KENNEWICK -- It's a war against algae and weeds in the Kennewick Irrigation District, and a new weapon will be entering the fight Monday.
The flush of hot weather has brought on a big bloom of algae in district canals, making it difficult for KID's vegetation attack team to keep up using its conventional chemical arsenal.
"We are using a new chemical -- endothall -- starting Monday," said Beth Smith, KID's public information officer.
Mike Pearce, KID's chemical coordinator, said endothall will supplement a copper-based product that also is introduced into the canal water to help beat back algae and aquatic weeds.
Never miss a local story.
The concentrations that will be used should not affect crops or lawns, KID said.
This is the first year for using a liquid form of copper as a liquid algaecide, and it is the first time endothall has been registered by the Department of Ecology for KID's herbicide permit.
This time of year Pearce is up before dawn and cruising canal access roads, periodically dispensing the liquid copper where there are known areas of algae production.
"Algae typically occurs where water ponds up and slows and where shallow water warms up," Pearce said.
While algae buildup is a frequent summer problem for KID customers, it can be aggravating particularly when heat comes on quickly and the algae explodes.

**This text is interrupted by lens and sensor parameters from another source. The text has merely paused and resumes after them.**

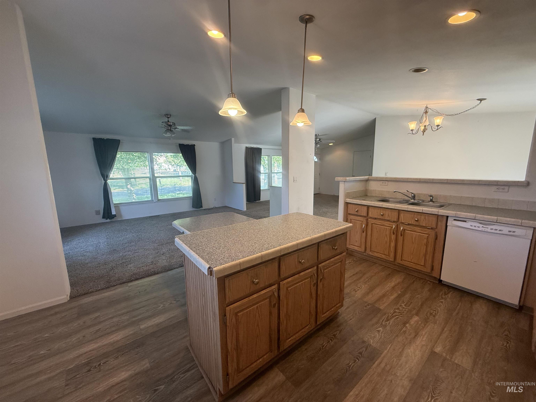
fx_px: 217
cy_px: 201
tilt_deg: -8.9
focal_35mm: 14
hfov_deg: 102.1
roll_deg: +0.7
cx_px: 268
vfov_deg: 85.7
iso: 200
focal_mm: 2.22
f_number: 2.2
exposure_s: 1/120
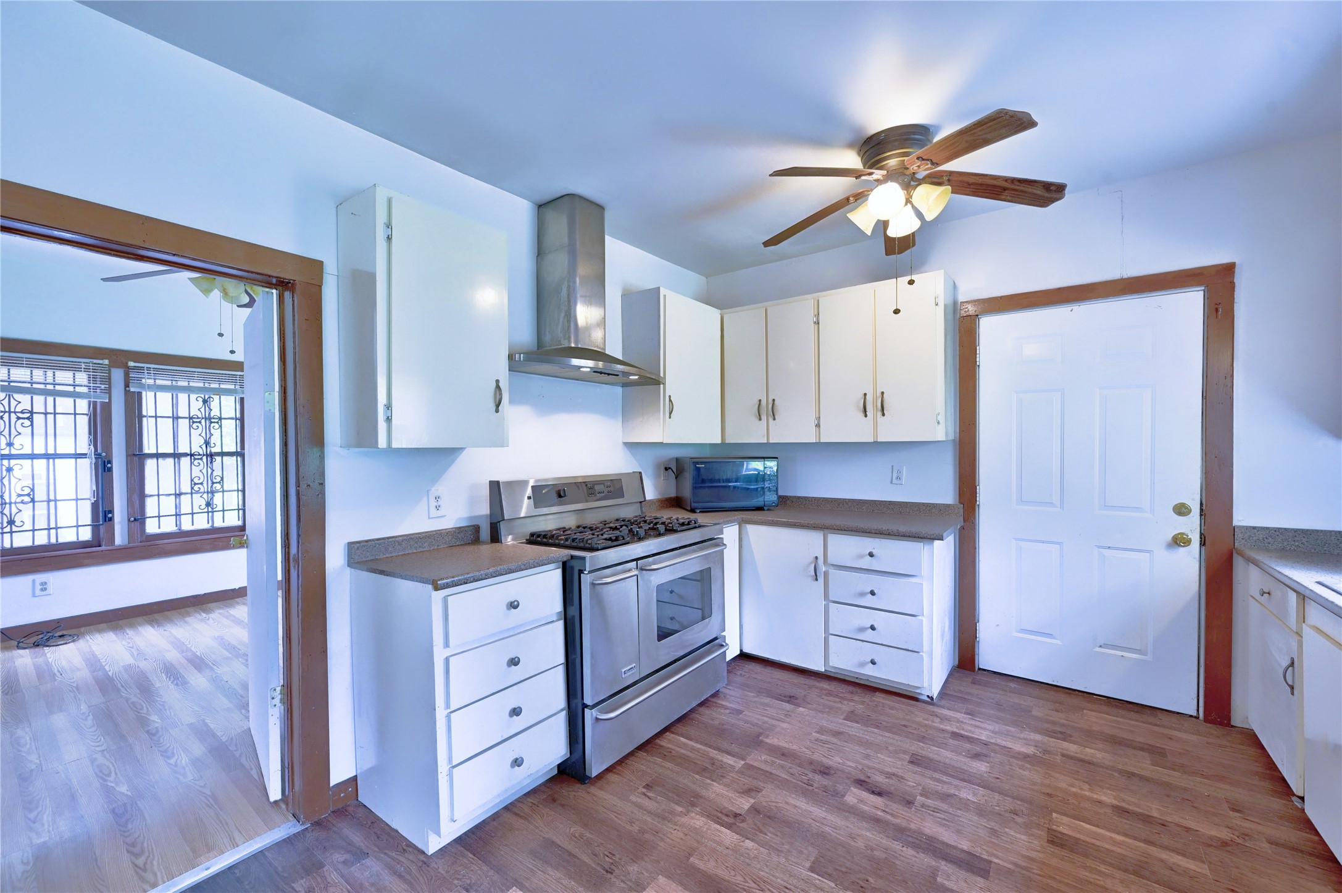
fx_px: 521
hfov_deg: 104.3
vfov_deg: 81.1
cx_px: 671
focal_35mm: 14
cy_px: 446
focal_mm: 14
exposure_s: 1/6
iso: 400
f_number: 8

KID staff first saw large quantities of algae in canals in late June. There was so much of the mossy green stuff that some customers had low water pressure, and plugging was occurring in pump stations and agricultural weir boxes, Smith said in a news release.
Smith said KID has had two of its seasonal maintenance crew members going from trouble spot to trouble spot, cleaning screens all this week.
But when endothall is put into the water next week, the algae should abate significantly within a couple of days and it will be effective on pond weeds for two months or more, Pearce said.
"We're supposed to be able to treat the entire canal system with one application at the head end of the canal system," Pearce said.
Smith said another KID employee has been trained as a chemical applicator to work with Pearce to put more manpower into battling algae.
Using the chemicals also requires KID to sample the water frequently to ensure the chemical load is correct and complies with Ecology's permit, Pearce said.